Certainly, you could not blame anyone who were to call for a change in that position or who would be critical of Holgorsen for failing to find a way to work things out with Jeff Casteel before he bolted to join Rich Rodriguez at Arizona.

West Virginia’s defense is bad.

It is so bad that this was what McDonough had to ask Spielman during his telecast play-by-play this question:

“Can you be a championship team, nationally or in the Big 12, with a defense this weak?”

The answer is a resounding “No!”

West Virginia ranks 118th in pass defense in the nation. Only Baylor and Louisiana Tech give up more than the 364 yards a game the Mountaineers allow. They allow 9.60 yards per attempt — double what No. 1 Alabama allows.
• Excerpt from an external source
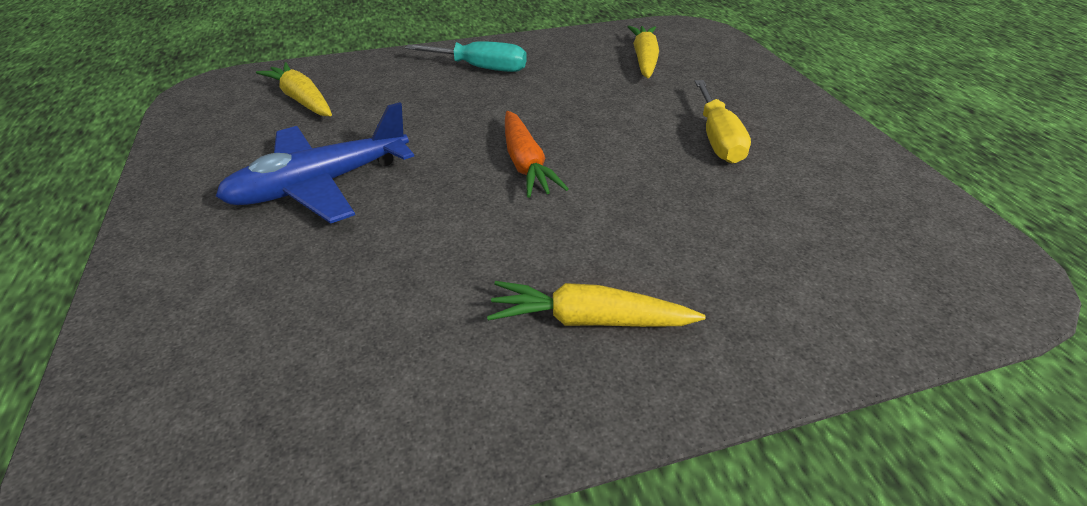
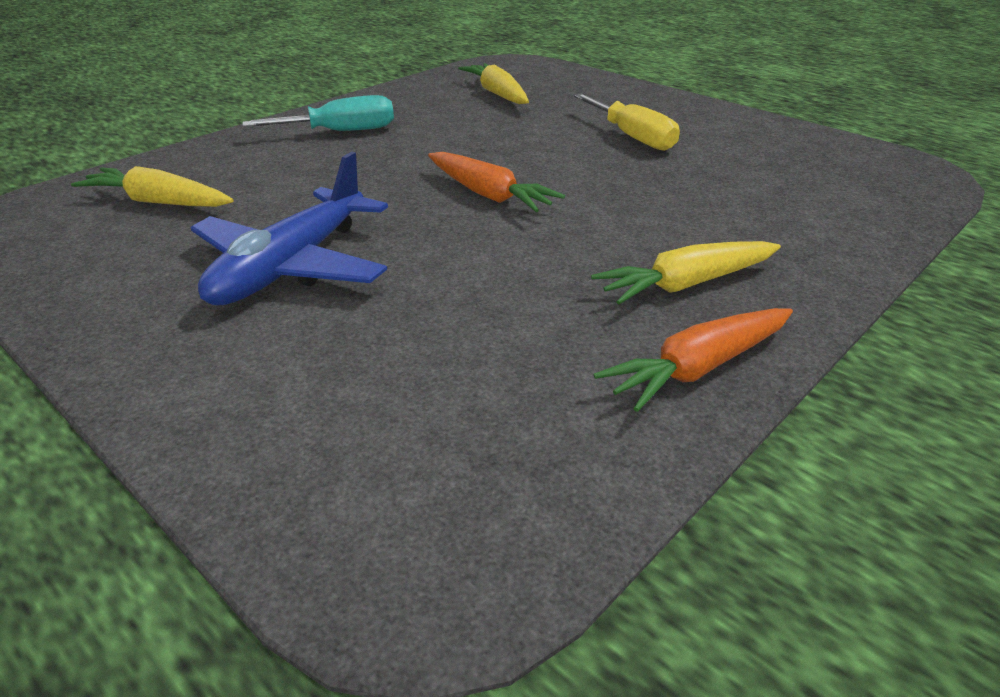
camera: 30 degrees left, 5 degrees down
none -> orange carrot [594,308,793,412]

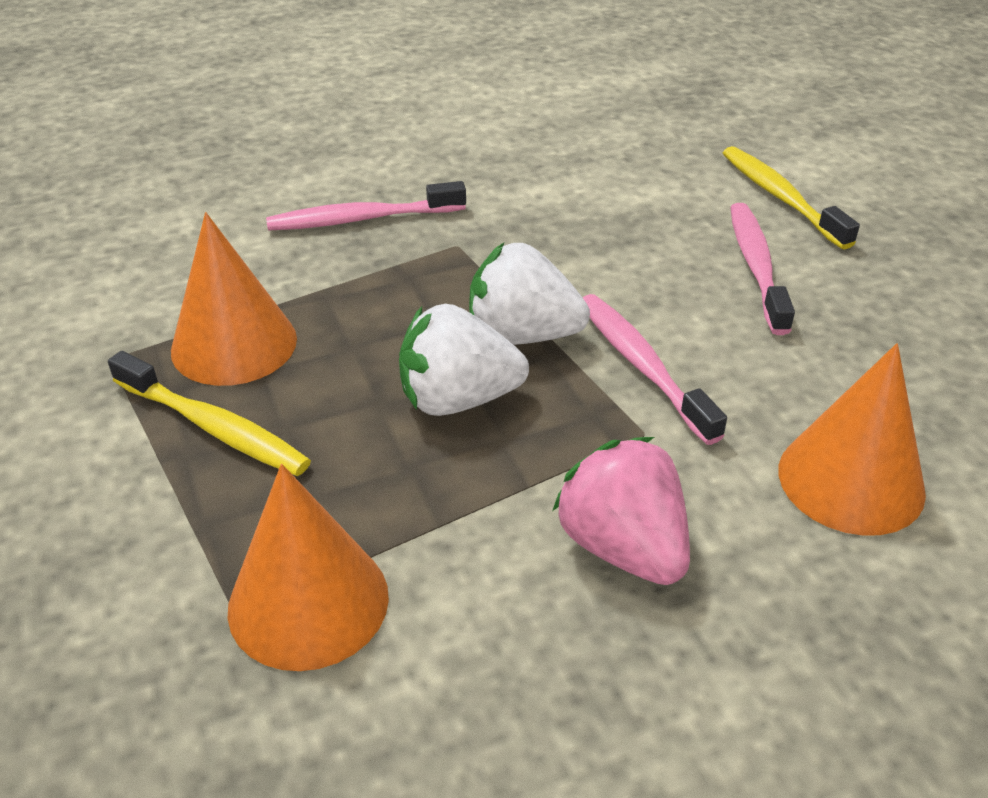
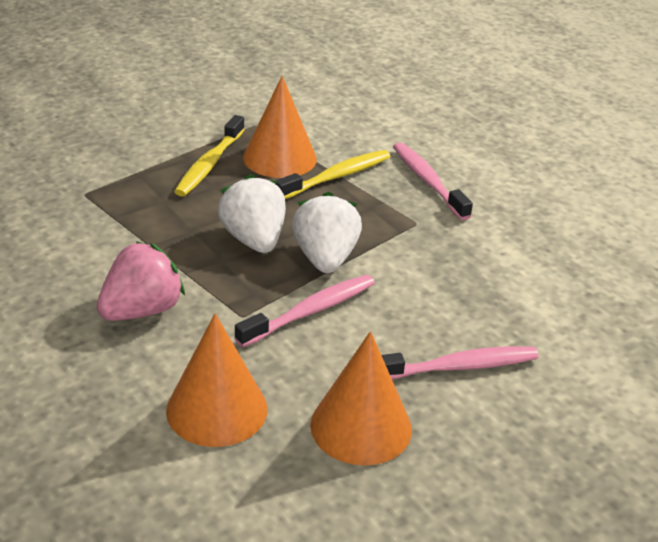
camera: 75 degrees right, 5 degrees down
orange cone [228,464,389,671] -> orange cone moved to [310,331,412,466]
yellow toothbrush [723,146,860,249] -> yellow toothbrush moved to [276,150,390,199]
In total defense they are No. 114 out of 120, giving up nearly 500 yards per game.

It normally would be difficult to decipher whether this is a lack of talent or something to be blamed on the coaches, but considering that no improvement is being seen as the season reaches the halfway point, it would lean toward the job being done by DeForest, a first-year defensive coordinator, and his staff.

After all, if Spain’s giveaways in his stance are to be corrected only after being pointed out to a national television audience by a color commentator, then one can assume that even worse things are going uncorrected on a defense that is giving up 37.4 points a game and that has allowed only 106 fewer passing yards than WVU’s high-flying passing offense has thrown for.